#!/usr/bin/env python
# coding: utf-8

# Данный ноутбук содержит код эксперимента по исследованию возможности модели нейродифференциального уравнения явным образом контролировать trade-off между численной точностью и вычислительными затратами.

# In[1]:


import os
import time
import numpy as np
import torch
import torch.nn as nn
from torch.utils.data import DataLoader
import torchvision.datasets as datasets
import torchvision.transforms as transforms

from torchdiffeq import odeint_adjoint as odeint


# In[2]:


from utils import norm, Flatten, get_mnist_loaders, one_hot, ConcatConv2d


# In[3]:


device = torch.device('cuda' if torch.cuda.is_available() else 'cpu')


# In[4]:


downsampling_layers = [
    nn.Conv2d(1, 64, 3, 1),
    norm(64),
    nn.ReLU(inplace=True),
    nn.Conv2d(64, 64, 4, 2, 1),
    norm(64),
    nn.ReLU(inplace=True),
    nn.Conv2d(64, 64, 4, 2, 1),
]
fc_layers = [norm(64), nn.ReLU(inplace=True), nn.AdaptiveAvgPool2d((1, 1)), Flatten(), nn.Linear(64, 10)]


# In[5]:


class ODEfunc(nn.Module):

    def __init__(self, dim):
        super(ODEfunc, self).__init__()
        self.norm1 = norm(dim)
        self.relu = nn.ReLU(inplace=True)
        self.conv1 = ConcatConv2d(dim, dim, 3, 1, 1)
        self.norm2 = norm(dim)
        self.conv2 = ConcatConv2d(dim, dim, 3, 1, 1)
        self.norm3 = norm(dim)
        self.nfe = 0

    def forward(self, t, x):
        self.nfe += 1
        out = self.norm1(x)
        out = self.relu(out)
        out = self.conv1(t, out)
        out = self.norm2(out)
        out = self.relu(out)
        out = self.conv2(t, out)
        out = self.norm3(out)
        return out
    
class ODEBlock(nn.Module):

    def __init__(self, odefunc, tol=1e-3, method=None):
        super(ODEBlock, self).__init__()
        self.odefunc = odefunc
        self.integration_time = torch.tensor([0, 1]).float()
        self.tol = tol
        self.method = method

    def forward(self, x):
        self.integration_time = self.integration_time.type_as(x)
        out = odeint(self.odefunc, x, self.integration_time, rtol=self.tol, 
                     atol=self.tol, method=self.method)
        return out[1]

    @property
    def nfe(self):
        return self.odefunc.nfe

    @nfe.setter
    def nfe(self, value):
        self.odefunc.nfe = value


# Загрузим веса заранее обученной модели ODE-Net (во время обучения использовалась максимально допустимая абсолютная ошибка численного метода $tol=10^{-3}$):

# In[6]:


checkpoint = torch.load('ODEnet_mnist.pth')
batch_size = test_batch_size = 1000
data_aug = False


# In[7]:


all_acc = []
all_times = []
nfes = []
tols = [1e-4, 1e-3, 1e-2, 1e-1, 1]


# In[8]:


for tol in tols:
    feature_layers = [ODEBlock(ODEfunc(64), tol=tol)]
    model = nn.Sequential(*downsampling_layers, *feature_layers, *fc_layers).to(device)
    model.load_state_dict(checkpoint['state_dict'])
    model.eval()
    train_loader, test_loader, train_eval_loader = get_mnist_loaders(data_aug, batch_size, test_batch_size)

    with torch.no_grad():
        times = []
        total_correct = 0
        for x, y in test_loader:
            x = x.to(device)
            y = one_hot(np.array(y.numpy()), 10)

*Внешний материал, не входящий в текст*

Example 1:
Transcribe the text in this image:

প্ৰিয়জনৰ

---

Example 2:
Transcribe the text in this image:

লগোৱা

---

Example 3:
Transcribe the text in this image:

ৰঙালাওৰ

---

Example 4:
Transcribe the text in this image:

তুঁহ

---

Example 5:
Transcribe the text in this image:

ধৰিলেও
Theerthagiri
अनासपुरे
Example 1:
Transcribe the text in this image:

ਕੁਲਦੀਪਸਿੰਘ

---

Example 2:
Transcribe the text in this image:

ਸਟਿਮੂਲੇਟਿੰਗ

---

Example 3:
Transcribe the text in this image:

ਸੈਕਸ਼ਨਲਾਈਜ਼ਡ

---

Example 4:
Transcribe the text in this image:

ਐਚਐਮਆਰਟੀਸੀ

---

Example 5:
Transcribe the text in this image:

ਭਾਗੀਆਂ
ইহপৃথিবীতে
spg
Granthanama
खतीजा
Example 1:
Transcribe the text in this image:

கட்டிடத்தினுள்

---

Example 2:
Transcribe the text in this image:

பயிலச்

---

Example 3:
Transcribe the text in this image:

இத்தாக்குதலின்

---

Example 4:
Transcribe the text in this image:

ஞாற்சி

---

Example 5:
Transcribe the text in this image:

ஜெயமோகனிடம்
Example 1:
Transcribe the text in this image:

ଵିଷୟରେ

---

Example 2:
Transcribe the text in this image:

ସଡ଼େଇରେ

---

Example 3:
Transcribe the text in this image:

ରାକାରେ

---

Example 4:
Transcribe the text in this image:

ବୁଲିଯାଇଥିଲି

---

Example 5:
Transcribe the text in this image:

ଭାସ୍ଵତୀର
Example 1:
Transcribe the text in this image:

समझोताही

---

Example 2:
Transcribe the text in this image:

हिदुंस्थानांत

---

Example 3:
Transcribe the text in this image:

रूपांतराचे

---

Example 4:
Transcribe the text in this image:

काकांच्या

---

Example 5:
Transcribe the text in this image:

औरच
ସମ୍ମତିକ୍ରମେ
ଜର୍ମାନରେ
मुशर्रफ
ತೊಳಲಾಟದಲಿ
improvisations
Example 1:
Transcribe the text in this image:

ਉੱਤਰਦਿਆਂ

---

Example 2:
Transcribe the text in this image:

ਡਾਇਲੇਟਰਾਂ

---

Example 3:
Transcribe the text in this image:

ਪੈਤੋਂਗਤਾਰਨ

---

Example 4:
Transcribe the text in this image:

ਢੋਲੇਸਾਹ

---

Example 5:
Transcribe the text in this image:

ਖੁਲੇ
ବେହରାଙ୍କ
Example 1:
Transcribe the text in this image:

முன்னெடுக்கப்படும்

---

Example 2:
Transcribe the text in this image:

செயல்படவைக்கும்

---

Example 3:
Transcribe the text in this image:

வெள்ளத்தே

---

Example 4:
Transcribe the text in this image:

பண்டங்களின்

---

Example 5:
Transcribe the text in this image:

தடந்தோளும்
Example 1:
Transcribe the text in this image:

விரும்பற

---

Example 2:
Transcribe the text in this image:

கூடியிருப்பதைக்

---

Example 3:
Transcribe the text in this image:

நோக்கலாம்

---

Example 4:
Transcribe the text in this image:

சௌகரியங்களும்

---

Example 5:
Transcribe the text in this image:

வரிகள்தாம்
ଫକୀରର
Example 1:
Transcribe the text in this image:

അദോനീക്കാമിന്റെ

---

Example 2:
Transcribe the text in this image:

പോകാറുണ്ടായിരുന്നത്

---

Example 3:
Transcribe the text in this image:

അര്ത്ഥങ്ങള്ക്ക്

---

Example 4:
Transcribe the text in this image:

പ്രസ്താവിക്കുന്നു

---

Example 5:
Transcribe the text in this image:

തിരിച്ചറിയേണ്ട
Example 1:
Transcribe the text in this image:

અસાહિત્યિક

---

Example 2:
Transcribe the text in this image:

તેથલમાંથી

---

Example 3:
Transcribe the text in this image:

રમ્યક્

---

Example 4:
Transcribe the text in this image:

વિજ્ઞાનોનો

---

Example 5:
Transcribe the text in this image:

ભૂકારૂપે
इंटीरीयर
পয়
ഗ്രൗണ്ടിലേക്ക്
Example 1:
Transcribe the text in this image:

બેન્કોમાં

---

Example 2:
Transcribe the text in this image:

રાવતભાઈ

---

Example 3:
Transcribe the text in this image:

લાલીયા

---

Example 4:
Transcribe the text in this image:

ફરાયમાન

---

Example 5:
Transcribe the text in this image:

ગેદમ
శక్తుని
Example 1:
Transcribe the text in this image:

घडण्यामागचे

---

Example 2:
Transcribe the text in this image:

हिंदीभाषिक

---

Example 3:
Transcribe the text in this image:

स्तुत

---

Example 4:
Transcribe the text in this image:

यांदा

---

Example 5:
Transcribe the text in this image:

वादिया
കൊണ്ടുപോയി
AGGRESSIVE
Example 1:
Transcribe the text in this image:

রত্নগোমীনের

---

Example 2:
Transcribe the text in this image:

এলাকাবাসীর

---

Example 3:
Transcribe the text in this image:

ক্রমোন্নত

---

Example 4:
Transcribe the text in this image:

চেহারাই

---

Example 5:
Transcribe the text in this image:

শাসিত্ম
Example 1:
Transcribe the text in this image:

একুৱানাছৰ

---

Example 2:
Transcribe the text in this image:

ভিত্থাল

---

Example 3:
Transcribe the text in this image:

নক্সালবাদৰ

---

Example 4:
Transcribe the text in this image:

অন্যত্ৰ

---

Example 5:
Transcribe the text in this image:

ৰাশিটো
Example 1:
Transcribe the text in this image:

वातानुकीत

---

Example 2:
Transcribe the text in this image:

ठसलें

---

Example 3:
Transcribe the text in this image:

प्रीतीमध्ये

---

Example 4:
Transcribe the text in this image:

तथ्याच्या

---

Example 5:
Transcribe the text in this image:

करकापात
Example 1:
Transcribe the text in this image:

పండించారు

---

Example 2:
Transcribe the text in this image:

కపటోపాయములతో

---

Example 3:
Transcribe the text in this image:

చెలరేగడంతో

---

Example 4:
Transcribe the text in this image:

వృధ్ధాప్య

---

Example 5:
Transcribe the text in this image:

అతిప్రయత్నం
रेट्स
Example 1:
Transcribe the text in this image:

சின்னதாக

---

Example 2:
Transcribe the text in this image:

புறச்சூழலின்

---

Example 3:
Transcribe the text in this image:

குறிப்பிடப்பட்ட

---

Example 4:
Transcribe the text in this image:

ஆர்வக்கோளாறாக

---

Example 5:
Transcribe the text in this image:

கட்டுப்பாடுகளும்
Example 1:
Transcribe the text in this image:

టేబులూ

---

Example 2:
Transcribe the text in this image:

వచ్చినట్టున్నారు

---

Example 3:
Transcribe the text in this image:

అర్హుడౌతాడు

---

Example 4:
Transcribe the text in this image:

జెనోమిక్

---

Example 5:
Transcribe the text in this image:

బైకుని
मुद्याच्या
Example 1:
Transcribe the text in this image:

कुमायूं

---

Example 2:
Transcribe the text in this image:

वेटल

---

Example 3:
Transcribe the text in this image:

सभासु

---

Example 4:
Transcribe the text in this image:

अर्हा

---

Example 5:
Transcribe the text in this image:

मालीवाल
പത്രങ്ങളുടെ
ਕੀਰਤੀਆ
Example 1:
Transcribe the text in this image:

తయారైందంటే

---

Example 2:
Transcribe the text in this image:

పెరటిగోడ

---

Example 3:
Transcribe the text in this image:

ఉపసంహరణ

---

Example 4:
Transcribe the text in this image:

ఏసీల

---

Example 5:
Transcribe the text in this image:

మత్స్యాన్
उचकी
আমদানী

            target_class = np.argmax(y, axis=1)
            start = time.time()
            preds = model(x)
            times.append(time.time() - start)
            predicted_class = np.argmax(preds.cpu().detach().numpy(), axis=1)
            total_correct += np.sum(predicted_class == target_class)
        accuracy = total_correct / len(test_loader.dataset)
        nfe = feature_layers[0].nfe
        all_acc.append(accuracy)
        nfes.append(nfe)
        all_times.append(times)
    print('Tol={0}, accuracy={1}, mean_time={2:0.2f}, nfe={3}'.format(tol, accuracy, np.mean(times), nfe))